The winning wine, judged number one across Canada in Wine Access magazine’s 2012 Canadian Wine Awards, was the 2009 vintage syrah, part of the 90 per cent red portfolio of wines from Quinta Ferreira. If you hadn’t heard of the winery until now, it wouldn’t be a surprise. The Ferreiras go about their business with little fanfare and have been steadily improving quality every vintage. As the vines (planted in 1999) mature and the winemaker gains experience, the wines are developing a combination of intensity and harmony that is worthy of attention.
The entire Ferreira family is involved, up to their elbows, in wine. John Ferreira looks after the vineyard and operations while his wife, Maria, manages the winery and runs the tasting room. Their son Michael is the winemaker. Even the art on the walls of the tasting room is family, courtesy of Maria’s sister Carmen.
John and Maria were born in Portugal, and immigrated to Canada at a young age. They purchased the property in 1979 and operated it as an orchard until the flow of wine in their Portuguese blood proved too strong a call. The result was the conversion of the property to vines, starting in 1999. The 20 acres are now planted to merlot, chardonnay, syrah, viognier, malbec, zinfandel, and petit verdot.
The style of wine is what Michael Ferreira calls “true to the fruit,” meaning he doesn’t want to mess around with the quality of the grapes. Less oak influence is the key, with a focus on older, more neutral-flavoured barrels, a slight nod in style, perhaps, to his Old World Portuguese wine roots. Michael has also recently planted five acres of vines at his own property close to the family winery and has bravely included the likes of tempranillo, sangiovese, zinfandel, and carmenère. Having been told by many that these couldn’t ripen in the Okanagan, Michael had to give it a go. “I was told they can’t grow here, so I wanted to try for myself,” he says.

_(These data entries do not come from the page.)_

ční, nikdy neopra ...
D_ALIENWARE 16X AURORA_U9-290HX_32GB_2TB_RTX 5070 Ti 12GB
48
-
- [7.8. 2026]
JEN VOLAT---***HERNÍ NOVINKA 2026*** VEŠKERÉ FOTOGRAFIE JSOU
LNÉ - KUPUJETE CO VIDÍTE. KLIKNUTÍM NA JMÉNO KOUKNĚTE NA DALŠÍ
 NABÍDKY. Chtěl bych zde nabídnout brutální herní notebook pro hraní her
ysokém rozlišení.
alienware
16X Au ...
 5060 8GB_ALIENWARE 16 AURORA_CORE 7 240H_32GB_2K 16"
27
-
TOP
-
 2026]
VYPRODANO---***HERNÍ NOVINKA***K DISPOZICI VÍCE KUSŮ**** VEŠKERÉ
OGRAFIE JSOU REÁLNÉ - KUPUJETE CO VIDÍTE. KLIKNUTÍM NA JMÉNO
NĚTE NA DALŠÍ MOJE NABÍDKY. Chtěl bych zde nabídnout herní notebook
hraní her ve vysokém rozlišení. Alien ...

Naysayers may want to wait patiently and see what happens. Fifteen years ago, nobody thought the Okanagan could even make decent red wine, a myth long ago disproven. But Michael is excited about the quality of the first tempranillo harvest that is currently aging in barrel. The wines from these experimental plantings will be made under a joint venture with his two sisters, called Squeezed Wines.

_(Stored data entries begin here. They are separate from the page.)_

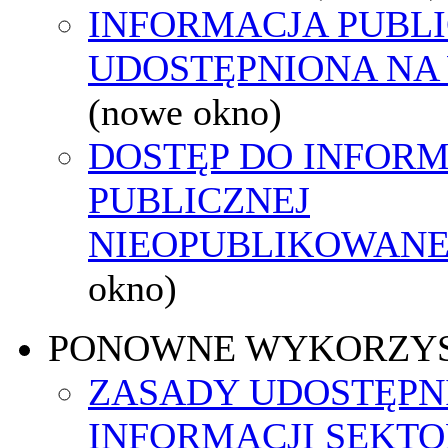
INFORMACJA PUBL
UDOSTĘPNIONA NA
(nowe okno)
DOSTĘP DO INFORM
PUBLICZNEJ
NIEOPUBLIKOWANEJ
okno)
PONOWNE WYKORZY
ZASADY UDOSTĘPN
INFORMACJI SEKT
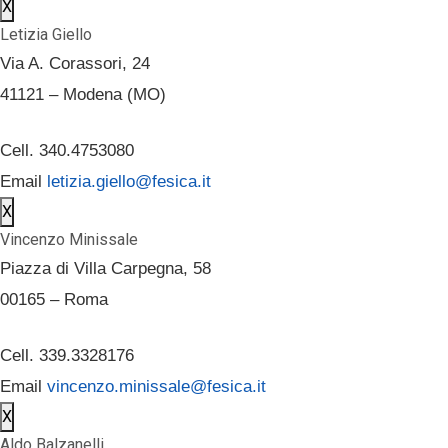
X
Letizia Giello
Via A. Corassori, 24
41121 – Modena (MO)
Cell. 340.4753080
Email
letizia.giello@fesica.it
X
Vincenzo Minissale
Piazza di Villa Carpegna, 58
00165 – Roma
Cell. 339.3328176
Email
vincenzo.minissale@fesica.it
X
Aldo Balzanelli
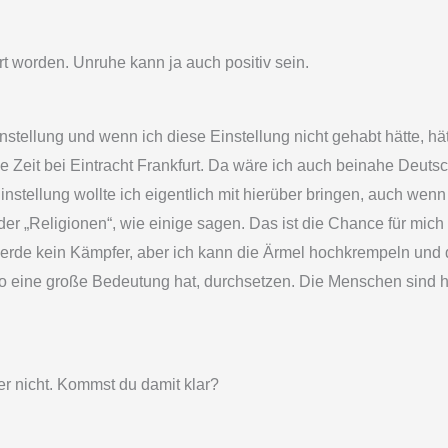
t worden. Unruhe kann ja auch positiv sein.
Einstellung und wenn ich diese Einstellung nicht gehabt hätte, hä
ie Zeit bei Eintracht Frankfurt. Da wäre ich auch beinahe Deut
tellung wollte ich eigentlich mit hierüber bringen, auch wenn j
er „Religionen“, wie einige sagen. Das ist die Chance für mic
h werde kein Kämpfer, aber ich kann die Ärmel hochkrempeln und
 so eine große Bedeutung hat, durchsetzen. Die Menschen sind h
er nicht. Kommst du damit klar?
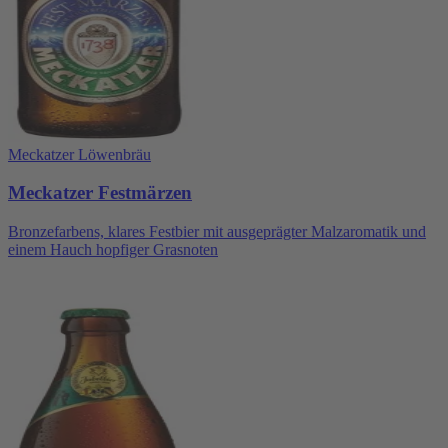
Meckatzer Löwenbräu
Meckatzer Festmärzen
Bronzefarbens, klares Festbier mit ausgeprägter Malzaromatik und
einem Hauch hopfiger Grasnoten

With each wine made in quantities between just 25 and 800 cases, there is not a lot to go around. Three-quarters of sales take place at the on-site wine shop. It’s worth jumping in the car and making the picturesque drive to Oliver, or there is always the option to purchase online.

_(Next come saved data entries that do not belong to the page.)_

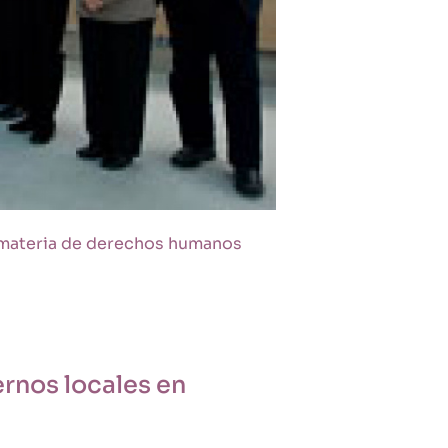
n materia de derechos humanos
ernos locales en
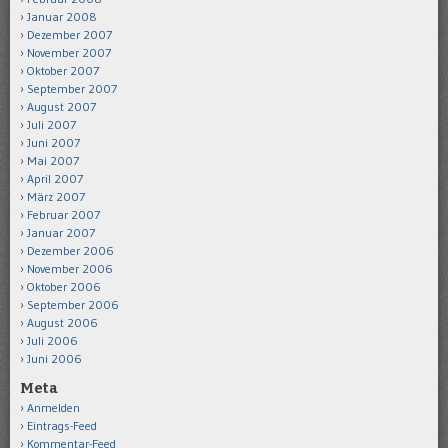
Januar 2008
Dezember 2007
November 2007
Oktober 2007
September 2007
August 2007
Juli 2007
Juni 2007
Mai 2007
April 2007
März 2007
Februar 2007
Januar 2007
Dezember 2006
November 2006
Oktober 2006
September 2006
August 2006
Juli 2006
Juni 2006
Meta
Anmelden
Eintrags-Feed
Kommentar-Feed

The Okanagan is now home to an ever-widening amount of varieties that have become famous elsewhere in the world’s wine regions, but were considered no-go zones in this multi-micro-climated valley. And ripening, if people are to be honest, is still an issue, climate-driven, for some red varieties. The thick-skinned, hearty varieties of the Ferreira’s native Portugal are not on the menu, but the family’s inclination to try new things, plant different fruit in places where a hunch may pay off, all make it an exciting winery to watch in the vintages ahead.
Meantime, wines like the Quinta Ferreira 2009 Syrah show there are many great wines still unknown in B.C.’s backyard, waiting to get the accolades they deserve and making it well worth our while to continue searching for more hidden treasures.